The problem
Every time I open Claude Code or any MCP-compatible AI tool, the same thing happens: the agent starts working, does something, and I have no idea what it changed, what it tried, or why it got stuck. Across sessions, it's even worse — the agent has no memory of what was already attempted.
If you want multiple agents working in parallel or in sequence, good luck coordinating them without race conditions, double work, or conflicting changes.
I wanted something I could actually trust to run on my codebase.
What I built
agent-harness-kit (ahk) is a scaffolding layer for structured multi-agent workflows. One command drops it into any project:
npx ahk init
t creates a local MCP server (runs on stdio, no ports needed), a SQLite database, a task backlog, a health gate, and four agent definition files.
How it works
The 4-agent workflow
Lead → Explorer → Builder → Reviewer
- Lead decomposes the task into a plan. Never reads source files.
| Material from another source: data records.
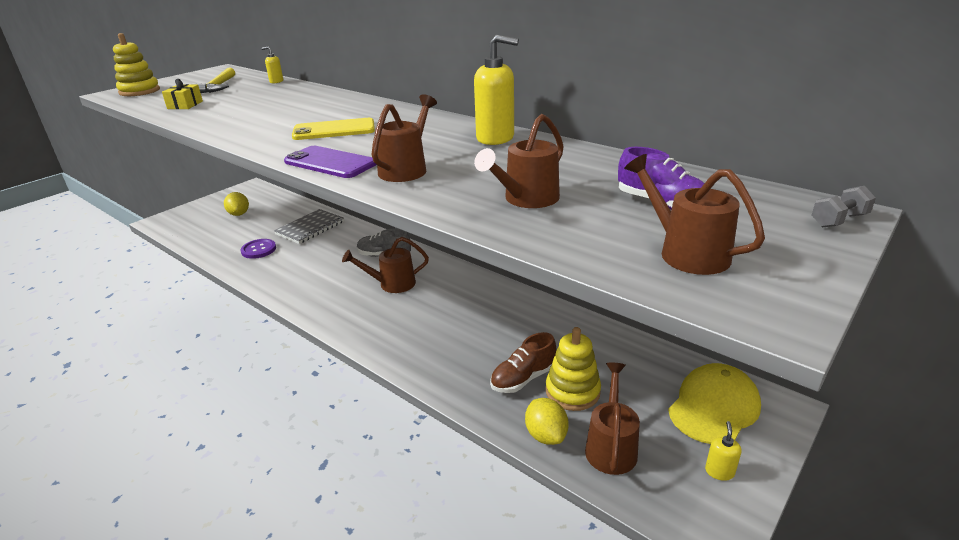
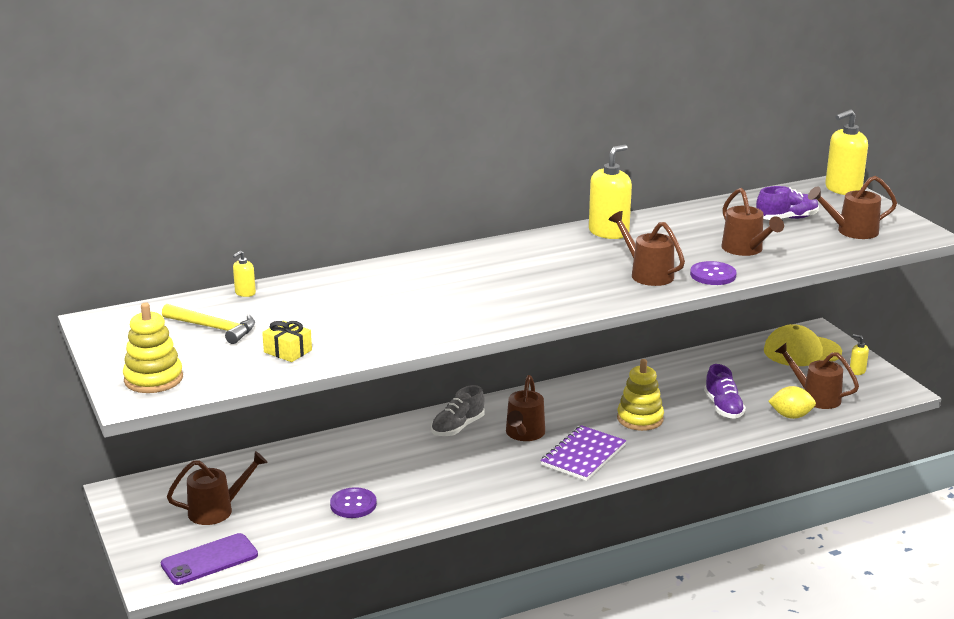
camera: 65 degrees left, 5 degrees down
yellow lemon [224,192,249,216] -> brown watering can [167,451,268,525]
grey notebook [274,209,344,244] -> none
purple phone [284,146,376,178] -> purple phone moved to [161,533,258,585]
yellow phone [292,118,375,140] -> none
brown shoe [490,332,556,393] -> purple shoe [704,364,746,419]
yellow stacking toy [545,327,601,411] -> yellow stacking toy moved to [617,359,664,431]
yellow cap [668,363,761,444] -> yellow cap turned 75 degrees counterclockwise [764,324,842,366]
grey dumbbell [812,186,876,227] -> yellow soap dispenser [825,110,868,195]
none -> purple notebook [540,425,626,481]
none -> purple button [690,261,737,285]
- Explorer maps the codebase. Never writes files.
-
Builder implements. Only writes to
writablePathsyou define. - Reviewer checks acceptance criteria. Runs health check before approving.
Each role has its own Markdown file you can customize. They're created once and never overwritten.
Atomic task claiming
tasks.claim(id, agent) // SQLite transaction — no double-work possible
Two agents can't grab the same task. The second one gets task_already_claimed and moves on.
Health gate
Before any agent starts or closes a task, it runs your health.sh:
#!/usr/bin/env bash
npm test || exit 1
curl -sf http://localhost:3000/health > /dev/null || exit 1
echo "All checks passed."
If it exits with anything other than 0, the task stays open. You define what "healthy" means for your project.
Full audit trail
Every action is recorded:
actions.start(taskId, agent) // start
actions.write(actionId, 'files_modified', 'src/auth.ts, src/routes/login.ts')
actions.write(actionId, 'result', '...')
actions.complete(actionId, 'summary') // close
ahk export --json dumps the full history.
Provider-agnostic
Works with Claude Code today. Moving to OpenCode? One command:
ahk migrate --to opencode
Your task history, agent definitions, and config stay intact.
No cloud, no native deps
Everything lives in .harness/harness.db (SQLite, gitignored). Uses node:sqlite built-in — no node-gyp, no native compilation.
Requirements: Node ≥ 22 or Bun.
Get started
npx ahk init
Interactive setup. Asks for your project name, AI provider, docs path, and an optional first task. Creates everything in under a minute.
GitHub: link
npm: @cardor/agent-harness-kit
I'd love feedback on the health gate design and the atomic claiming approach — those were the trickiest parts to get right.